European stock markets and debt markets Monday suffer political uncertainties, the first round of presidential elections in France and the failure of the budget discussions in the Netherlands Low-raising fears of further complications to a settlement of the debt crisis in the eurozone.
Markets are also affected by sluggish activity indicators in the euro zone and China.
In France, the second round of presidential elections on May 6 oppose the socialist Francois Hollande and the outgoing president Nicolas Sarkozy, who obtained respectively 28.63% and 27.18% of popular vote final figures of the Ministry of Interior.
"In general, markets have begun to punish the weak proposals for Francois Hollande to improve the competitiveness of the French economy and lack of leeway policies of Nicolas Sarkozy if he could be elected ", wrote in a note Exane BNP Paribas.
Around noon, the difference (spread) between the rate of return of government bonds to 10 years and its French equivalent German (Bund) is widening three basis points (bps), to 142 bps, after reaching 149 bps in the morning.
This gap, which was only 110 bps at the beginning, had reached 151 basis points Thursday after a rumor about a possible deterioration in the sovereign rating of France.
"FRANCE IN DOOR-TO-FALSE"
The performance of the French loan to 10 years in the secondary market amounted to 3.10% after exceeding 3.16% in the morning, against 3 , 09% at the close Friday. The rate of the 10-year Bund fell to 1.67% against 1.72% in last weekend.

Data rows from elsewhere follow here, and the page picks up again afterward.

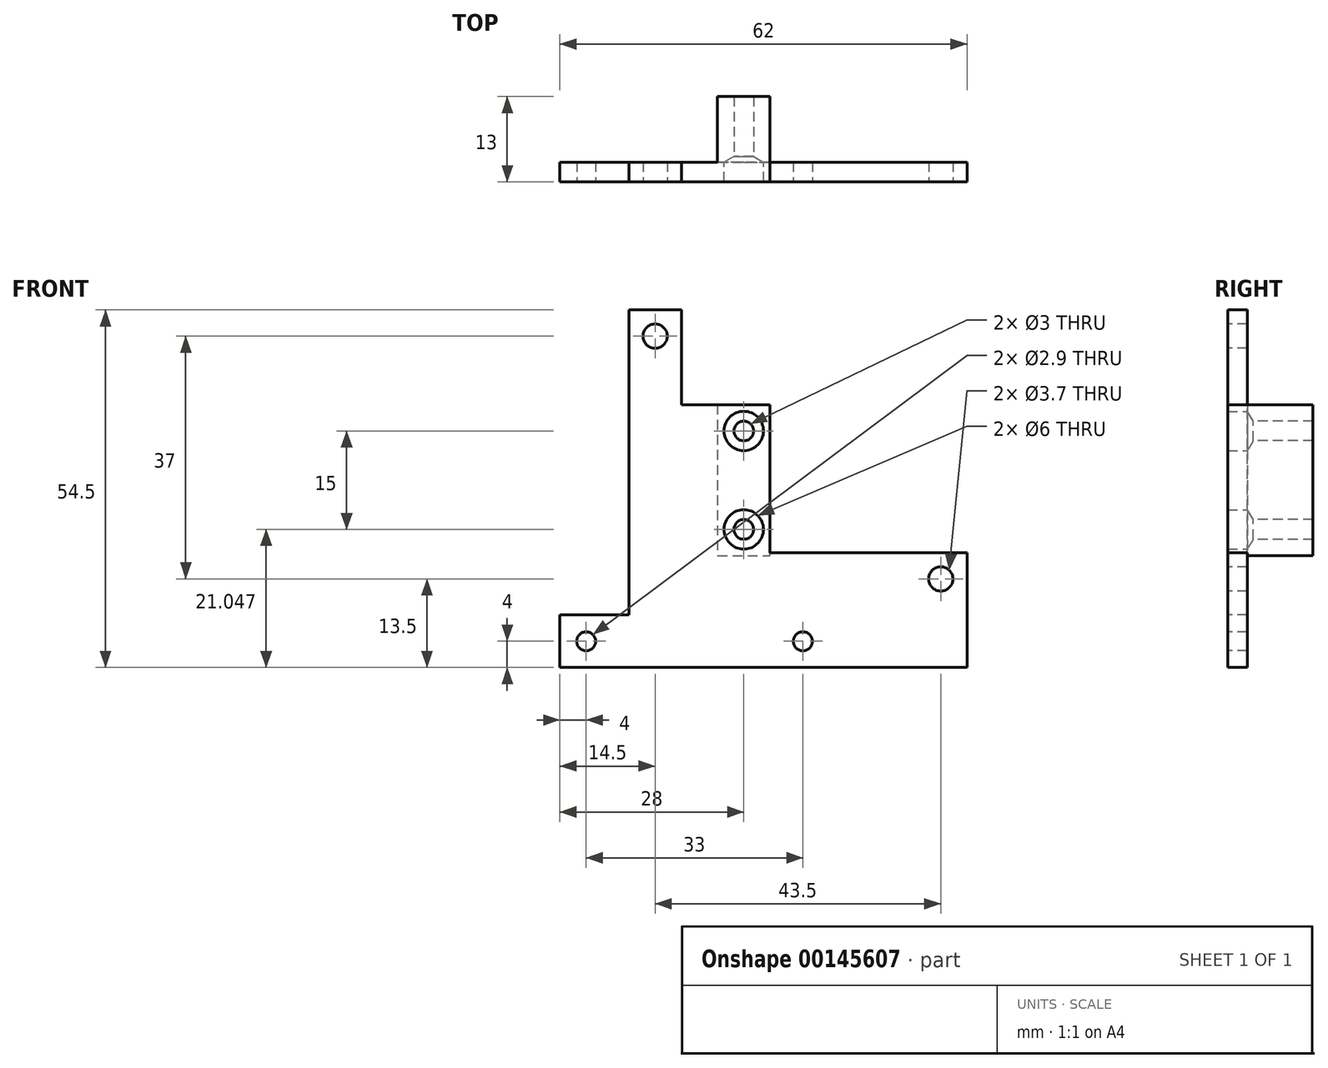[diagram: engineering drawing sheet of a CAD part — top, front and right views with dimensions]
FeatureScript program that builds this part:
annotation { "Feature Type Name" : "Feature", "Feature Type Description" : "" }
export const myFeature = defineFeature(function(context is Context, id is Id, definition is map)
    precondition{}
    {
        {
            var Q0;
            Q0=qCreatedBy(makeId("Front.planeOp"),FACE);
            var sketch = newSketch(context, id + "F0", { "sketchPlane" : qUnion([Q0])});
            skLineSegment(sketch, "E0", {"start": v(10, 53.53) * mm, "end": v(10, -53.24) * mm, "construction": true});
            skCircle(sketch, "E1", {"center": v(-6.5, -1) * mm, "radius": 1.45 * mm});
            skCircle(sketch, "E2", {"center": v(26.5, -1) * mm, "radius": 1.45 * mm});
            skCircle(sketch, "E3", {"center": v(4, 45.5) * mm, "radius": 1.85 * mm});
            skCircle(sketch, "E4", {"center": v(47.5, 8.5) * mm, "radius": 1.85 * mm});
            skLineSegment(sketch, "E5.bottom", {"start": v(2.5, 31.05) * mm, "end": v(17.5, 31.05) * mm, "construction": true});
            skLineSegment(sketch, "E5.top", {"start": v(2.5, 16.05) * mm, "end": v(17.5, 16.05) * mm, "construction": true});
            skLineSegment(sketch, "E5.left", {"start": v(2.5, 31.05) * mm, "end": v(2.5, 16.05) * mm, "construction": true});
            skLineSegment(sketch, "E5.right", {"start": v(17.5, 31.05) * mm, "end": v(17.5, 16.05) * mm, "construction": true});
            skCircle(sketch, "E6", {"center": v(17.5, 31.05) * mm, "radius": 1.5 * mm});
            skCircle(sketch, "E7", {"center": v(17.5, 16.05) * mm, "radius": 1.5 * mm});
            skPoint(sketch, "E8", {"position": v(10, 31.05) * mm});
            skLineSegment(sketch, "E9", {"start": v(51.5, -5) * mm, "end": v(51.5, 12.5) * mm});
            skLineSegment(sketch, "E10", {"start": v(51.5, 12.5) * mm, "end": v(21.5, 12.5) * mm});
            skLineSegment(sketch, "E11", {"start": v(21.5, 12.5) * mm, "end": v(21.5, 35.05) * mm});
            skLineSegment(sketch, "E12", {"start": v(21.5, 35.05) * mm, "end": v(8, 35.05) * mm});
            skLineSegment(sketch, "E13", {"start": v(8, 35.05) * mm, "end": v(8, 49.5) * mm});
            skLineSegment(sketch, "E14", {"start": v(8, 49.5) * mm, "end": v(0, 49.5) * mm});
            skLineSegment(sketch, "E15", {"start": v(0, 3) * mm, "end": v(-10.5, 3) * mm});
            skLineSegment(sketch, "E16", {"start": v(51.5, -5) * mm, "end": v(-10.5, -5) * mm});
            skPoint(sketch, "E17", {"position": v(0, 3) * mm});
            skLineSegment(sketch, "E18", {"start": v(0, 3) * mm, "end": v(0, 49.5) * mm});
            skLineSegment(sketch, "E19", {"start": v(-10.5, -5) * mm, "end": v(-10.5, 3) * mm});
            skLineSegment(sketch, "E20", {"start": v(13.5, 35.05) * mm, "end": v(13.5, 12.05) * mm});
            skLineSegment(sketch, "E21", {"start": v(13.5, 12.05) * mm, "end": v(21.5, 12.05) * mm});
            skLineSegment(sketch, "E22", {"start": v(21.5, 12.05) * mm, "end": v(21.5, 12.5) * mm});
            skSolve(sketch);
        }
        {
            var Q0;
            Q0 = qSketchRegion(id + "F0", true);
            extrude(context, id + "F1", {"entities" : qUnion([Q0]), "oppositeDirection" : true, "depth" : 3 * mm, "offsetDistance" : 25 * mm});
        }
        {
            var Q0;
            Q0=makeQuery(id+"F0.imprint","IMPRINT",FACE,{"disambiguationData":[TD([[makeQuery(id+"F0.imprint","IMPRINT",EDGE,{"derivedFrom":sQuery(id+"F0.wireOp",EDGE,"E6")}),-1.0]])]});
            extrude(context, id + "F2", {"entities" : qUnion([Q0]), "operationType" : NewBodyOperationType.ADD, "oppositeDirection" : true, "depth" : 13 * mm, "offsetDistance" : 25 * mm});
        }
        {
            var Q0;
            Q0=sQuery(id+"F0.wireOp",VERTEX,"E6.center");
            var Q1;
            Q1=sQuery(id+"F0.wireOp",VERTEX,"E7.center");
            var Q2;
            Q2=makeQuery(id+"F1.opExtrude","SWEPT_BODY",BODY,{"disambiguationData":[OSD([sQuery(id+"F0.wireOp",EDGE,"E1"),sQuery(id+"F0.wireOp",EDGE,"E2"),sQuery(id+"F0.wireOp",EDGE,"E3"),sQuery(id+"F0.wireOp",EDGE,"E4"),sQuery(id+"F0.wireOp",EDGE,"E6"),sQuery(id+"F0.wireOp",EDGE,"E7"),sQuery(id+"F0.wireOp",EDGE,"E9"),sQuery(id+"F0.wireOp",EDGE,"E10"),sQuery(id+"F0.wireOp",EDGE,"E11"),sQuery(id+"F0.wireOp",EDGE,"E12"),sQuery(id+"F0.wireOp",EDGE,"E13"),sQuery(id+"F0.wireOp",EDGE,"E14"),sQuery(id+"F0.wireOp",EDGE,"E15"),sQuery(id+"F0.wireOp",EDGE,"E16"),sQuery(id+"F0.wireOp",EDGE,"E18"),sQuery(id+"F0.wireOp",EDGE,"E19")])]});
            hole(context, id + "F3", {"style" : HoleStyle.SIMPLE, "endStyle" : HoleEndStyle.BLIND, "holeDiameter" : 6 * mm, "holeDepth" : 3 * mm, "tappedDepth" : 12 * mm, "tapClearance" : 3, "locations" : qUnion([Q0, Q1]), "scope" : qUnion([Q2])});
        }
    });
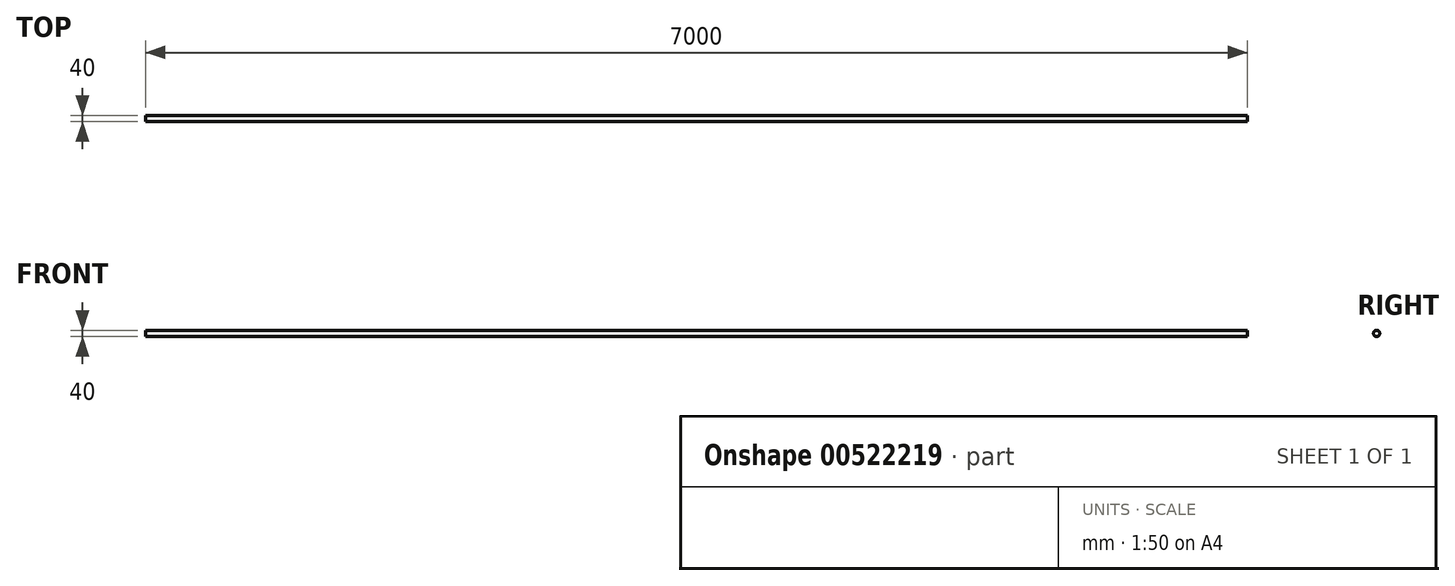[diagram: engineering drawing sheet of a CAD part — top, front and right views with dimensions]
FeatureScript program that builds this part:
annotation { "Feature Type Name" : "Feature", "Feature Type Description" : "" }
export const myFeature = defineFeature(function(context is Context, id is Id, definition is map)
    precondition{}
    {
        {
            var Q0;
            Q0=qCreatedBy(makeId("Right.planeOp"),FACE);
            var sketch = newSketch(context, id + "F0", { "sketchPlane" : qUnion([Q0])});
            skCircle(sketch, "E0", {"center": v(0, 0) * mm, "radius": 20 * mm});
            skSolve(sketch);
        }
        {
            var Q0;
            Q0 = qSketchRegion(id + "F0", true);
            extrude(context, id + "F1", {"entities" : qUnion([Q0]), "depth" : 7000 * mm, "offsetDistance" : 25 * mm});
        }
    });
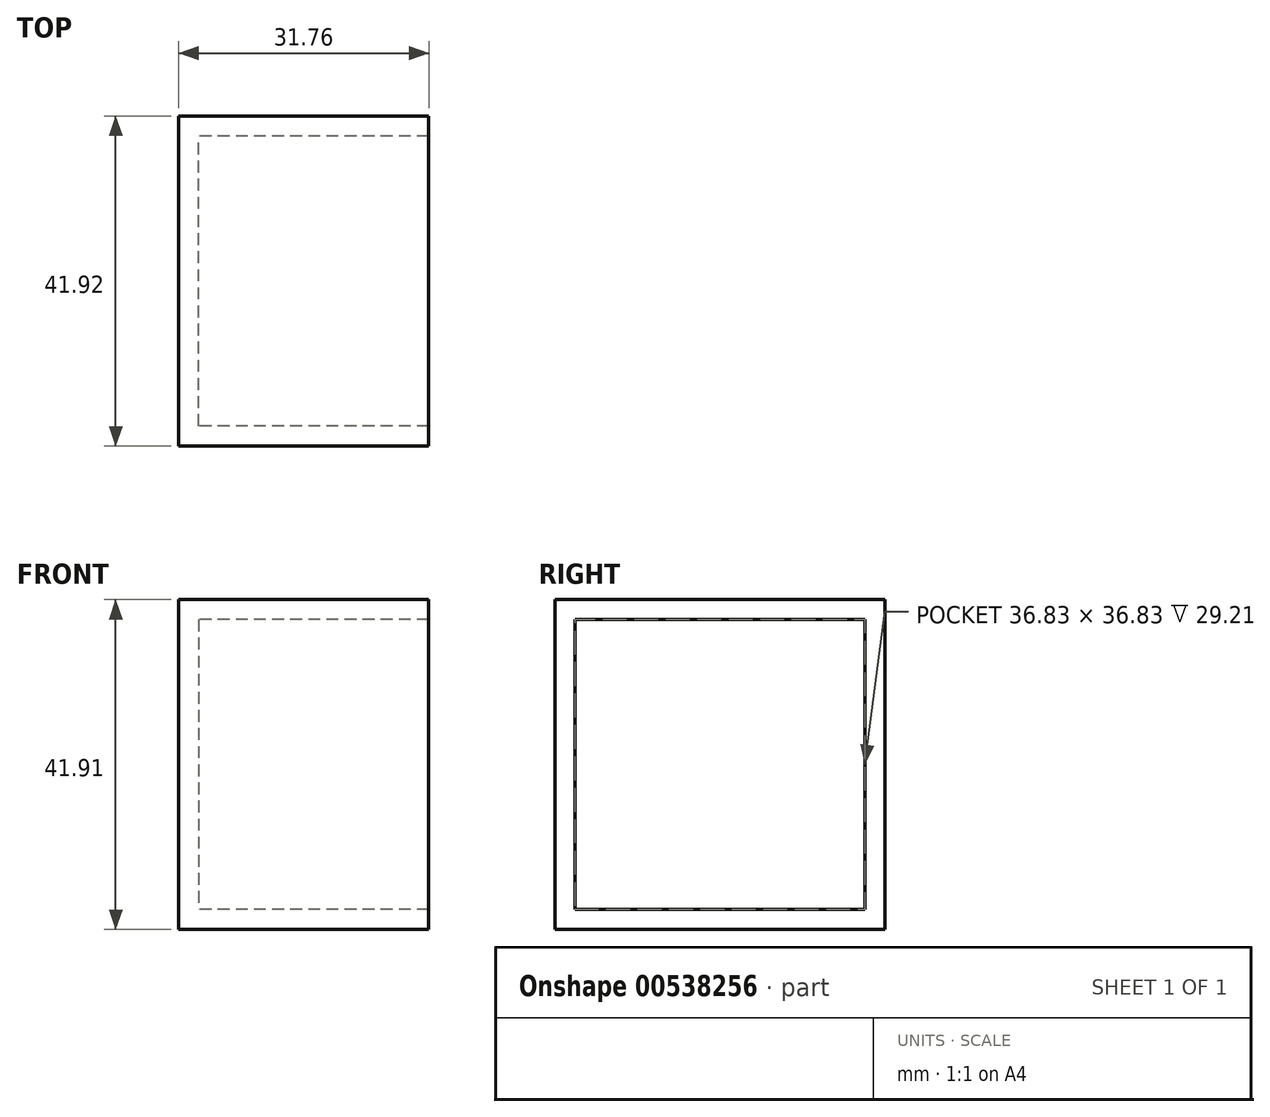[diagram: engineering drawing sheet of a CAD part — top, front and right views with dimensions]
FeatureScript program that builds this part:
annotation { "Feature Type Name" : "Feature", "Feature Type Description" : "" }
export const myFeature = defineFeature(function(context is Context, id is Id, definition is map)
    precondition{}
    {
        {
            var Q0;
            Q0=qCreatedBy(makeId("Top.planeOp"),FACE);
            var sketch = newSketch(context, id + "F0", { "sketchPlane" : qUnion([Q0])});
            skPoint(sketch, "E0.middle", {"position": v(0, 0) * mm});
            skLineSegment(sketch, "E1.bottom", {"start": v(14.6, -20.95) * mm, "end": v(-14.6, -20.96) * mm});
            skLineSegment(sketch, "E1.top", {"start": v(14.6, 20.96) * mm, "end": v(-14.6, 20.95) * mm});
            skLineSegment(sketch, "E2.bottom", {"start": v(15.88, -20.96) * mm, "end": v(-15.88, -20.96) * mm});
            skLineSegment(sketch, "E2.top", {"start": v(15.88, 20.96) * mm, "end": v(-15.88, 20.95) * mm});
            skLineSegment(sketch, "E2.left", {"start": v(15.88, -20.95) * mm, "end": v(15.88, 20.96) * mm});
            skLineSegment(sketch, "E2.right", {"start": v(-15.88, -20.96) * mm, "end": v(-15.88, 20.95) * mm});
            skSolve(sketch);
        }
        {
            var Q0;
            {var subQ0=sQuery(id+"F0.wireOp",EDGE,"E2.left");Q0=makeQuery(id+"F0.imprint","IMPRINT",FACE,{"disambiguationData":[TD([[makeQuery(id+"F0.imprint","IMPRINT",EDGE,{"derivedFrom":subQ0}),1.0]])]});}
            extrude(context, id + "F1", {"entities" : qUnion([Q0]), "depth" : 41.9 * mm, "offsetDistance" : 25.4 * mm});
        }
        {
            var Q0;
            Q0=makeQuery(id+"F1.opExtrude","SWEPT_FACE",FACE,{"disambiguationData":[OSD([sQuery(id+"F0.wireOp",EDGE,"E2.left")])]});
            shell(context, id + "F2", {"entities" : qUnion([Q0]), "thickness" : 2.54 * mm});
        }
    });
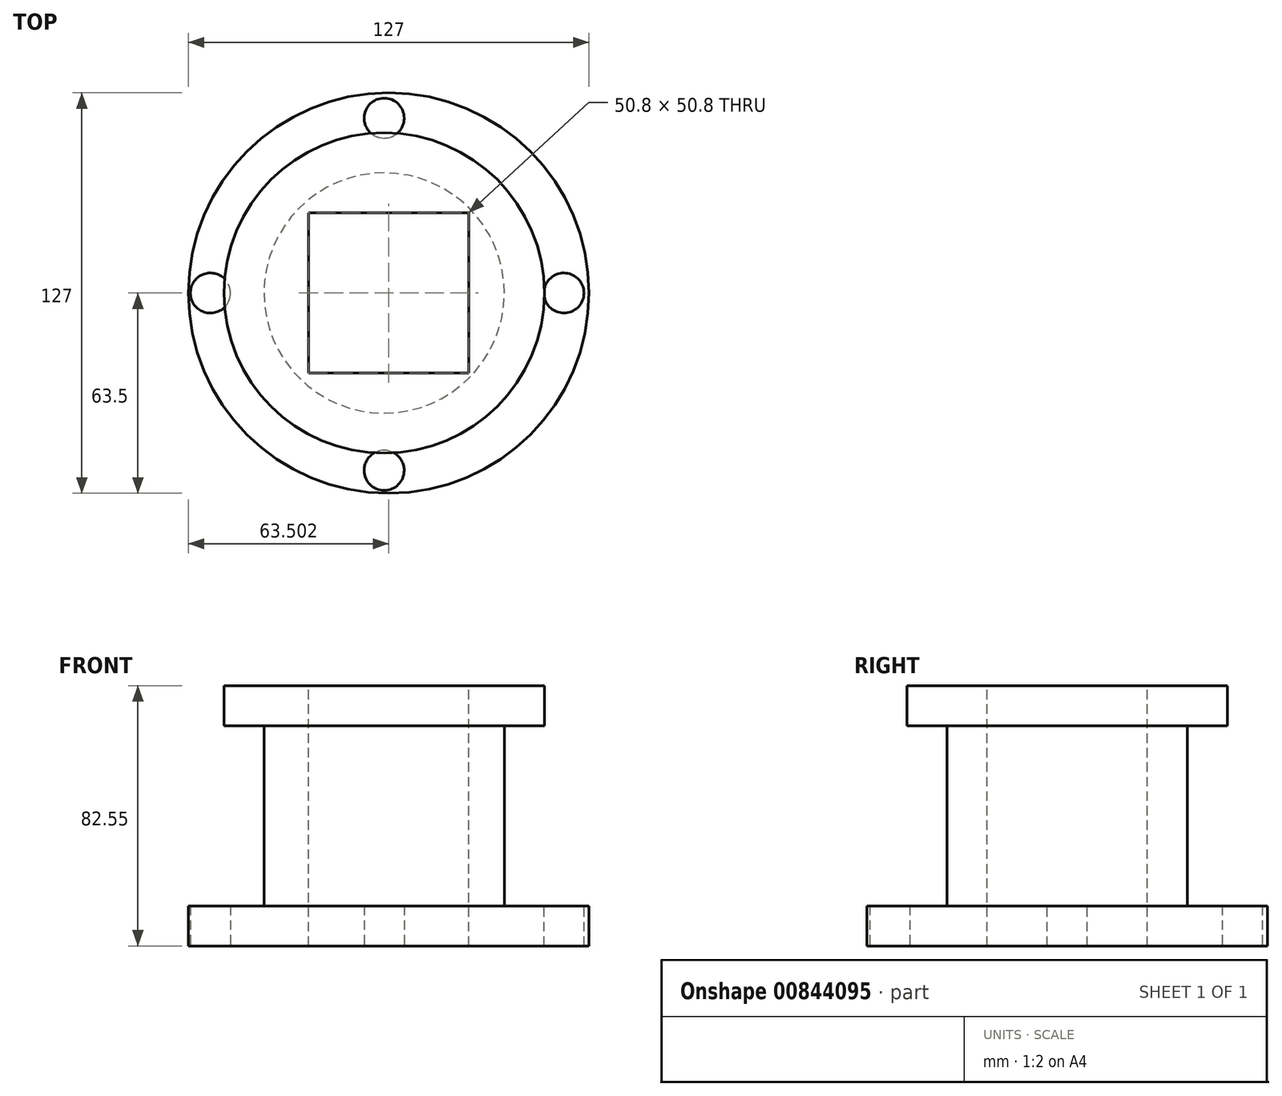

"If there is a little relief due to the fact that the second round oppose Sarkozy and Holland, it puts France cantilevered overhang with Germany on the future of the euro," said Marc Ostwald , strategist at Monument Securities.
"And it will not help them move toward the union budget, or to allay market fears about the fact that the only solution lies in Eurobonds."
For many analysts, the uncertainty on the French political situation will remain until the June parliamentary, with the government's announcement will come out and the decisions it will take to reduce die ; ficits budget.
"If Francois Hollande was actually elected, the tensions in financial markets that French does not dissipate during the summer when the new government would present its plan to return to the balance of public finances in 2017 and would confirm with Brussels, "warns CM-CIC Securities.
THE DUTCH CDS AT THE HIGHEST SINCE JANUARY
Investors are also watching the Netherlands, where Prime Minister plans to resign after the failure of budget discussions undertaken in early March with the PVV party which does not belong to government but who supported Parliament.
"The Netherlands could be a problem because so far it was a stable partner in the euro area. (The Dutch situation) reflects increasing tensions in the area. This is really a problem for the market, "said Christian Stocker, Unicredit
. The spread between borrowing born erlandais 10-year Bund and the reference is widening 12 bps to 73 bps and that of the Spanish loan of 7 bps to 432 bps, the Spanish rate in excess of 10 years to the new 6%
. In the market for CDS (Credit Default Swaps) sovereign, a sort of insurance policy against a default, the spread of title 5 years in the Netherlands in the morning hit its highest level since January to 128 bp (9 bp) and that of France is back above the 200 bp Matiné e, to 207 bp (8 bp), according to data from Markit
. On the equity side, the CAC 40 lost 1.69% to 3.134.69 points, the benchmark index of the Paris Bourse now showing a loss of 0.79% since the beginning of the year.
The decline in the CAC 40 is less pronounced than that of the Frankfurt Stock Exchange, whose index DAX, more industrial, abandoned 2.49%, and that the pan-European Euro Stoxx 50 index (-1.97 %).
Instead of Amsterdam loses 2.44% and 2.77% in Madrid.
"There is no real penalty in particular France, the declines are fairly uniform. Should there really be a sanction of scholarships, it would happen more after the results of the second round. For now, the market is more patient, "said Yohan Salleron Mandarine Gestion fund manager at
. The market reaction to concerns about the political future of the euro area is all the more violent it comes at a contecte economic recession
. The index of manufacturing activity in the euro area, distributed in the morning, fell to 46.0, the lowest since June 2009, against 47.7 in March and 48.0 expected. Above all, the German manufacturing sector contracted at its strongest pace in nearly three years, casting doubt on the capacity of the largest economy in the euro area increase growth in the region
. In China, the activity index still reflects a contraction in the manufacturing sector (49.1 against 48.3 in March). But the situation seems to improve with a rebound in the sub-index of orders to 48.9 against 47.4 in March.